Outro dia numa matéria sobre a Nouvelle Vague na Internet, o nome de Louis Malle aparece como um dos participantes daquele Movimento. Eis um equívoco em que ainda incorrem alguns cinéfilos/críticos mal informados. Creio que isso tem a ver com o fato de Malle ter estreado no longa quase na mesma época do nascimento da NV., embora o seu primeiro filme, um curta, date de 1953. Sim, é verdade que no livro Os Filmes de Minha Vida, (Nova Fronteira, 1989), na parte intitulada "Meus Companheiros da Nouvelle Vague", François Truffaut comente dois filmes de Malle, mas é possível que tenha considerado todos os filmes ali analisados, de diretores comtemporâneos seus, como empenhados em uma nova forma de fazer cinema, em oposição aos filmes de diretores da "Vieille Vague", e não apenas os de seus verdadeiros pares da NV.. Se assim não fosse, é o caso de se perguntar o que ali estava fazendo Roger Vadim. O certo é que Louis Malle nunca foi bei aceito pela turna da NV., certamente por manter uma independência em relação ao Movimento. E, aliás, em seu Zazie dans le Metro (1960), há numa fala de um personagem uma referência maliciosa à Nouvelle Vague.

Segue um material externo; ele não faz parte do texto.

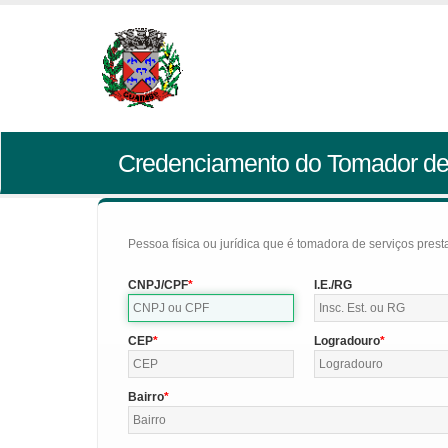
Credenciamento do Tomador de
Pessoa física ou jurídica que é tomadora de serviços pres
CNPJ/CPF
I.E./RG
CEP
Logradouro
Bairro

E o cinema de Malle possui uma característica inconfundível que não não devia atrair as simpatias daquele grupo. Quero aludir à queda que ele sempre demonstrou pelo ousado, o escandaloso, o polêmico, desde quando no distante ano de 1958 mostrou, em Os Amantes, uma variação do ato sexual, chocando os puritanos da época. E ao revelar isso, Malle procurava atingir aquele que, segundo o crítico Ricardo Cota, era o alvo principal de seu ataque, isto é, "os arraigados costumes burgueses", encobertos pelo manto do puritanismo, da hipocrisia, do falso moralismo. Na fuga do personagem de Jeanne Moreau com o amante, ela (mal) casada com um homem riquíssimo, é feita a defesa da liberação da mulher, quando o feminismo era uma palavra que não constava do dicionário.

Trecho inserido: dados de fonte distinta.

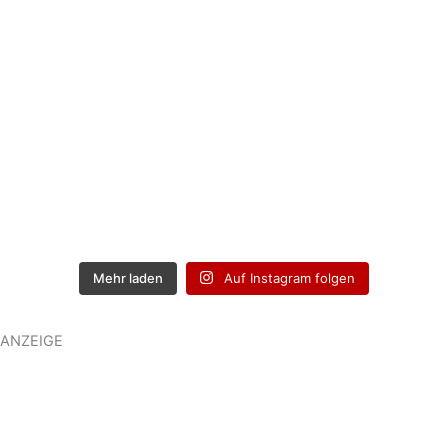
Mehr laden
Auf Instagram folgen
ANZEIGE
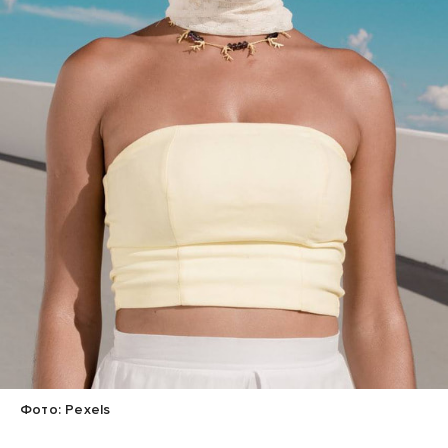
Фото: Pexels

E daí pra frente ele expôs a relação incestuosa entre a mãe e o filho adolescente em O Sopro no Coração (1970), o colaboracionismo à ocupação nazista, uma mancha indelével no orgulho francês (Lacombe Lucien , 1973), a paixão abrasadora entre a noiva e o pai do noivo em Perdas e Danos (1992, seu penúltimo filme), neste ainda tendo de volta a presença do incesto, entre irmã e irmão, só que o incesto não é mostrado, mas revelado pela irmã numa conversa dela com o amante e quase futuro sogro. E há ainda em Pretty Baby, 1978, sua estréia no cinema americano, a iniciação na prostitutuição de uma garota criada em um bordel, onde sua mãe trabalhava. Mas, atenção. Não se pense que Malle, no propósito de pôr o dedo na ferida, tivesse apenas em mente o desejo de passar a sua "mensagem", com o único objetivo de causar escândalo, de provocar polêmica. Não. Seus filmes eram bem realizados, demonstrando o conhecimento que ele possuía da técnica e da linguagem cinematográficas. Sem falar da sensibilidade e de uma certa delicadeza imprimidas à narrativa. Inesquecível, para citar um exemplo ao acaso, a antológica sequência em que o casal de Os Amantes passeia, de mãos dadas, em plena madrugada, na qual se aliam o lirismo, a magia e um quê de onirismo.
Se nunca realizou uma obra-prima (em dois ou três filmes raspou a trave), sempre manteve um nível de qualidade entre os mais de trinta filmes que dirigiu. Poucos os tropeços (Viva Maria. O Ladrão Aventureiro, A Baía do Ódio, até certo porto Perdas e Danos, mais um ou outro) . Louis Malle estudou Ciência Política na Sorbonne. Antes de experimentar a direção, foi assistente de Bresson. Morreu em 23.11.95, na Califórnia, onde residia deste os anos de 1970. Estava com 63 anos.